Details

Autor(en) / Beteiligte

• Hammond, Linda E
• Neschen, Susanne
• Romanelli, Anthony J
• Cline, Gary W
• Ilkayeva, Olga R
• Shulman, Gerald I
• Muoio, Deborah M
• Coleman, Rosalind A

Titel

Mitochondrial Glycerol-3-phosphate Acyltransferase-1 Is Essential in Liver for the Metabolism of Excess Acyl-CoAs

Ist Teil von

• The Journal of biological chemistry, 2005-07, Vol.280 (27), p.25629-25636

Ort / Verlag

United States: American Society for Biochemistry and Molecular Biology

Erscheinungsjahr

2005

Quelle

MEDLINE

Beschreibungen/Notizen

• In vitro studies suggest that the mitochondrial glycerol-3-phosphate acyltransferase-1 (mtGPAT1) isoform catalyzes the initial and rate-controlling step in glycerolipid synthesis and aids in partitioning acyl-CoAs toward triacylglycerol synthesis and away from degradative pathways.

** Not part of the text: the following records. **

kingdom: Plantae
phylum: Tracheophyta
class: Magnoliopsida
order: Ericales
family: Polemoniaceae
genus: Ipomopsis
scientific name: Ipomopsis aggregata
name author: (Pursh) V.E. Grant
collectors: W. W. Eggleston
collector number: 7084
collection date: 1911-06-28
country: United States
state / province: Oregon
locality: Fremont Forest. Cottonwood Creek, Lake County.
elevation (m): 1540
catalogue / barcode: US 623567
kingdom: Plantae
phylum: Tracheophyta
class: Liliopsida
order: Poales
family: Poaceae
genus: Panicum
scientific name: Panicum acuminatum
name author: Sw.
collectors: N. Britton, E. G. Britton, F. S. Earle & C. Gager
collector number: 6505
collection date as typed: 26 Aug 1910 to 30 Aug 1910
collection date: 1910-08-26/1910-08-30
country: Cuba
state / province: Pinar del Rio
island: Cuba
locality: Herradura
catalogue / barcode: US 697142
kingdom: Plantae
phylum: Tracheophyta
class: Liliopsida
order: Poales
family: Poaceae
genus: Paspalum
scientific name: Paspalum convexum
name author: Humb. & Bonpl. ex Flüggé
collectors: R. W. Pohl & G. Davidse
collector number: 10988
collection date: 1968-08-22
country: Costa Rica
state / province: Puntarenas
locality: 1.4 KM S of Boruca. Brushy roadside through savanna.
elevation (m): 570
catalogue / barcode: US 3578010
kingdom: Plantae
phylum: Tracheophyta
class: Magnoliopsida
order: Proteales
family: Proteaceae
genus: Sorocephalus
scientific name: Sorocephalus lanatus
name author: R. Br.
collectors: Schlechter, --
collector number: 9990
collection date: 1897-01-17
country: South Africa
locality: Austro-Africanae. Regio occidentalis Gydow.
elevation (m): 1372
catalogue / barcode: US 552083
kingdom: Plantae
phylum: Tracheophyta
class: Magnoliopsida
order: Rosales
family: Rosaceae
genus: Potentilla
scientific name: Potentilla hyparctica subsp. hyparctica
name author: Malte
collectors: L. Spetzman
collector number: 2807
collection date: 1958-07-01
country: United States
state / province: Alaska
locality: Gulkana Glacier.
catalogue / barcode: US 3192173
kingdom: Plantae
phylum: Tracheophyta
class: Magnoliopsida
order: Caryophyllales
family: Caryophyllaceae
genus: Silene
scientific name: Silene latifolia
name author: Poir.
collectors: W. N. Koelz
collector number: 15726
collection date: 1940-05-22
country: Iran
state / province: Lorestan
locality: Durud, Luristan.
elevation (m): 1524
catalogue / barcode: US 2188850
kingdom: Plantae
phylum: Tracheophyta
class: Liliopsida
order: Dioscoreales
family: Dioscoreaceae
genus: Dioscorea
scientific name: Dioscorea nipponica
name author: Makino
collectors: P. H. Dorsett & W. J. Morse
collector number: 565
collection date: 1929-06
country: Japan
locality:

To determine whether the absence of mtGPAT1 would increase oxidation of acyl-CoAs and restrict the development of hepatic steatosis, we fed wild type and mtGPAT1 –/– mice a diet high in fat and sucrose (HH) for 4 months to induce the development of obesity and a fatty liver. Control mice were fed a diet low in fat and sucrose (LL). With the HH diet, absence of mtGPAT1 resulted in increased partitioning of acyl-CoAs toward oxidative pathways, demonstrated by 60% lower hepatic triacylglycerol content and 2-fold increases in plasma β-hydroxybutyrate, acylcarnitines, and hepatic mRNA expression of mitochondrial HMG-CoA synthase. Despite the increase in fatty acid oxidation, liver acyl-CoA levels were 3-fold higher in the mtGPAT1 –/– mice fed both diets. A lack of difference in CPT1 and FAS mRNA expression between genotypes suggested that the increased acyl-CoA content was not because of increased de novo synthesis, but instead, to an impaired ability to use long-chain acyl-CoAs derived from the diet, even when the dietary fat content was low. Hyperinsulinemia and reduced glucose tolerance on the HH diet was greater in the mtGPAT1 –/– mice, which did not suppress the expression of the gluconeogenic genes glucose-6-phosphatase and phosphoenolpyruvate carboxykinase. This study demonstrates that mtGPAT1 is essential for normal acyl-CoA metabolism, and that the absence of hepatic mtGPAT1 results in the partitioning of fatty acids away from triacylglycerol synthesis and toward oxidation and ketogenesis.